Custom stream wrapper with include or eval?

Question

Overview

I'm currently writing a template engine. It even supports multiple "format"s. Currently it can parse .php files and .tpl (specific to this engine).

I'll give you a little example of both, just to give you an Idea.

template.php:

Name: <?php echo $this->h($name) ?>
Posts: 
<?php foreach($posts as $post): ?>
    - <?php echo $this->h($post->name) ?> (<?php echo count($post->comments) ?> comments)
      <?php echo $this->render('post/shortpost', array('post' => $post)) ?>
<?php endforeach ?>

This is basicly just a standard PHP.

template.tpl

Name: {>$name}
Posts: 
{foreach($posts as $post):}
    - {>$post->name} ({=count($post->comments)} comments)
      {=:render('post/shortpost', array('post' => $post))}
{endforeach}

This templating "language" simply gets translated into PHP above.

Comparission

eval()

Currently these template's are parsed using eval() .

Pro

• I don't have to change any code

Contra

• when an error occurs in a template you only get a useless error message which doesn't tell you in which file the error occurs and sometimes the line number is even wrong.
• Security? Template files are only need to be readable?
• It's difficult to debug the code.
• Code is harder to understand
• more .. ?

stream wrappers and include()

I recently read about stream wrappers in php. You even could create your own. A other solution than eval would be to create a custom stream wrapper for every template "format" and use include to parse the template.

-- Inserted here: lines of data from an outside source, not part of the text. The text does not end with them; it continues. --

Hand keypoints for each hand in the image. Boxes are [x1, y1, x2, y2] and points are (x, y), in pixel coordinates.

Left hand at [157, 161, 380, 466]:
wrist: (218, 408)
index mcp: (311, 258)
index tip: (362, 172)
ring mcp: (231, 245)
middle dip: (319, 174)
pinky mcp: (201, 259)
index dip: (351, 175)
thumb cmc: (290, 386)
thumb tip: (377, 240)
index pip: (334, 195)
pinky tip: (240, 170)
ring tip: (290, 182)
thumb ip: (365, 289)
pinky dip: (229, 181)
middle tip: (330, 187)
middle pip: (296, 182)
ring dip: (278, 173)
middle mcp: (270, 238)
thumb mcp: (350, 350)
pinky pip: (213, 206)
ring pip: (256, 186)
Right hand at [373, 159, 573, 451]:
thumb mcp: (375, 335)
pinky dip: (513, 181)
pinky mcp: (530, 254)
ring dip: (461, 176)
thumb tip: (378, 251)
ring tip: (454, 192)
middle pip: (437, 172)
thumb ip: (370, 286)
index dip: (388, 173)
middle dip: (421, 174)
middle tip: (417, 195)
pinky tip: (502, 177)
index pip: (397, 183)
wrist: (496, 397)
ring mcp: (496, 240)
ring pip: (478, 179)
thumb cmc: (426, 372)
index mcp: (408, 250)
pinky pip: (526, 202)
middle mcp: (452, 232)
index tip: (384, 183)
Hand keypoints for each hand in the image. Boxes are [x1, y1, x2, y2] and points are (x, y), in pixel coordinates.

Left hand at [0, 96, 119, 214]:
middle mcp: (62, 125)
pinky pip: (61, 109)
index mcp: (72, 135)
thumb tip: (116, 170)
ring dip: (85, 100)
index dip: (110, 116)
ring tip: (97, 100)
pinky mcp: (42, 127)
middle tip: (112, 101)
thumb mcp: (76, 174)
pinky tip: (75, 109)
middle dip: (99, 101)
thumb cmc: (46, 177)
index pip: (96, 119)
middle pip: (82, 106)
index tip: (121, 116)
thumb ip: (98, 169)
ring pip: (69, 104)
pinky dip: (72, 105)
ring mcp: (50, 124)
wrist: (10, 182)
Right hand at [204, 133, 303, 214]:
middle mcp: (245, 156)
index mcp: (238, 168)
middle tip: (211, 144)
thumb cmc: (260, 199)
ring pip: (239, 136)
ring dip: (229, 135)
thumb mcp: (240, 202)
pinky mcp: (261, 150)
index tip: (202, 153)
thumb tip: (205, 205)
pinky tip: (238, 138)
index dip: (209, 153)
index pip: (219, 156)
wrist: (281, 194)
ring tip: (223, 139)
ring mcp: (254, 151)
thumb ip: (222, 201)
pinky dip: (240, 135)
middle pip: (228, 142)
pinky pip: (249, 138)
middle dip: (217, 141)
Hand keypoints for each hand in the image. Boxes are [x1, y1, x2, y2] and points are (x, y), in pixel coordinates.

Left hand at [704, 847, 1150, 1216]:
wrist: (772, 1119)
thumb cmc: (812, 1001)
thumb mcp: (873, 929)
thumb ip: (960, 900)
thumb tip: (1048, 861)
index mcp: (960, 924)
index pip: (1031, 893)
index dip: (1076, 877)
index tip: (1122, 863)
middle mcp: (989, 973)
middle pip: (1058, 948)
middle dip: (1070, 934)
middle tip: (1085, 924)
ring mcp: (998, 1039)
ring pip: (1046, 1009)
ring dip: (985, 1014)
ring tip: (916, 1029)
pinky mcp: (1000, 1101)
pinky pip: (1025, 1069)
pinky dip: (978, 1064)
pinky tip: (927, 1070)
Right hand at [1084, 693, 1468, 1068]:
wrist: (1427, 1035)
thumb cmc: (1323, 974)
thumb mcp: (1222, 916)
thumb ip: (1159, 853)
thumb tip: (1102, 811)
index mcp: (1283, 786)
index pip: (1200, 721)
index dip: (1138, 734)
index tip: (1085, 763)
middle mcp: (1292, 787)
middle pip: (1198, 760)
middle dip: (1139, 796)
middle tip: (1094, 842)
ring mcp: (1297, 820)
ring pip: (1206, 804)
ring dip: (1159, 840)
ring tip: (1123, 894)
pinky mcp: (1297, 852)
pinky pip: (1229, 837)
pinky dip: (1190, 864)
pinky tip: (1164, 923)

This has the following (potential) flaws:

Pro

• may solve the problems with showing the wrong file/line-number in error messages (has anyone experiences with this?)
• you could handle the template file exactly how to want it to be handled. Full control.

Contra

• allow_url_(fopen|include) has to be on?
• it is slow? (is eval() slow too?)
• no gain in security. include does basically the same thing as eval.
• more ... ?

EDIT: cached parsed files and include()

A third option would to to parse the template to PHP code and cache them (as suggested by @Jen-YaKovalev).

Pro

• includes caching

Contra

• if an error occurs while including the rendered template and an error occurs the error message doesn't point you to the correct file/eventually shows you the wrong line number.
• You need an extra tmp/ directory to save the parsed files. You need write permissions for PHP/webserver. Would be more insecure because hackers would append some malicious code easier.

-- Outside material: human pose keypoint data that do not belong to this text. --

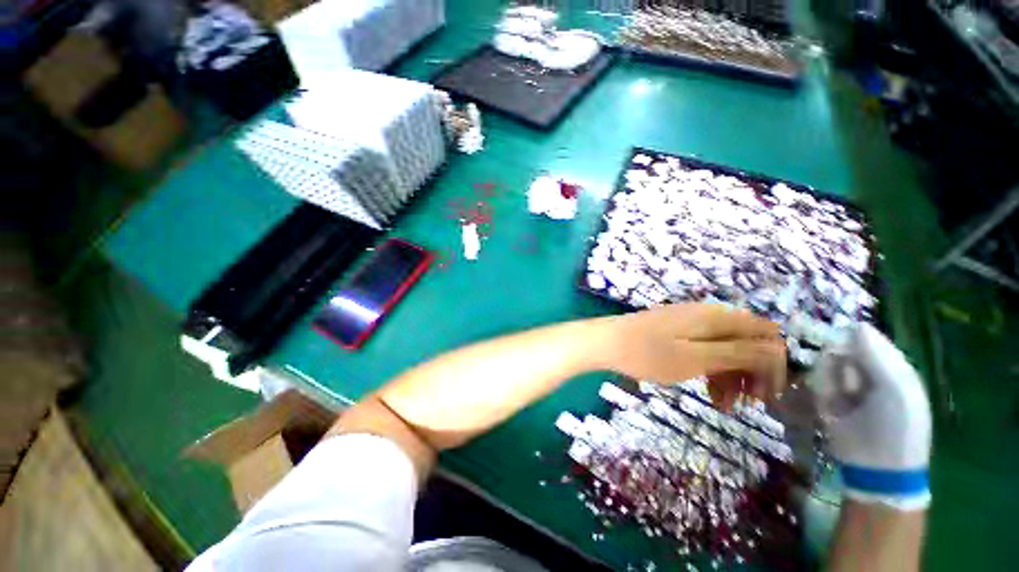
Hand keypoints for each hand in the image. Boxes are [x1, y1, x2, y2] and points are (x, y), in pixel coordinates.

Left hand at [601, 304, 786, 409]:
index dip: (773, 363)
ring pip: (724, 349)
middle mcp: (707, 316)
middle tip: (748, 405)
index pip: (765, 334)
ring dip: (731, 377)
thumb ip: (738, 352)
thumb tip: (778, 348)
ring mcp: (689, 324)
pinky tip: (709, 394)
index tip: (768, 394)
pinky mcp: (676, 333)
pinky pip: (704, 350)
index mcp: (717, 318)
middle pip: (745, 342)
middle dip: (752, 374)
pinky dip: (711, 371)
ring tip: (724, 407)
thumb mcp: (696, 358)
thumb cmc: (648, 353)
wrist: (606, 342)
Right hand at [807, 324, 931, 509]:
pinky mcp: (827, 399)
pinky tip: (831, 409)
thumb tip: (855, 326)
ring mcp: (846, 386)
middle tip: (850, 387)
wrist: (876, 468)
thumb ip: (877, 356)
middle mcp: (867, 371)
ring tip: (842, 403)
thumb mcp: (895, 388)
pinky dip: (821, 393)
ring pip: (825, 366)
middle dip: (839, 365)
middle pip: (839, 350)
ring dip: (829, 382)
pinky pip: (816, 383)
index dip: (850, 339)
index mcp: (891, 366)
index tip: (840, 347)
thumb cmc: (896, 426)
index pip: (863, 337)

EDIT: stream filters and include('php://filter')

lately found the following php.net pages:

• php://filter: http://php.net/manual/en/wrappers.php.php
• strea_filter_register http://fr2.php.net/manual/en/function.stream-filter-register.php

This would be an other possibility to solve this problem. Using include('php://filter/read=filtername/resource=file.php') , I could include a file which would first go through the filter filtername , before it gets executed.

Pro

• doesn't need so much code as stream wrappers

Contra

• not so much possibilities as with stream wrappers (caching?)
• security?
• speed?

Question

• Have experiences using stream wrappers for parsing template files or similar?
• Is there yet an other solution?
• Are there more pro's and contras?
• Which one would you recommend?

Answer 1

I think it's just a taste of one's coding-style, you'd better vote it or something.

• I personnaly think eval is evil (in every language),
• had bad experiences with include + php wrappers (even integrated ones*),
• knowing all big(gish) template systems use compiling to a php file (smarty, twig), this it the one, i would use.

(*) In an earlier project we used a 1-line code (an empty class-extension) in a data-url wrapped include, and its performance was awful.

Answer 2

您当然不希望在生产环境中的每个请求上解析模板，这将浪费资源，因此是一种缓慢而不是非常智能的方法，因此我强烈建议使用缓存的解析文件并包含（ ）方法。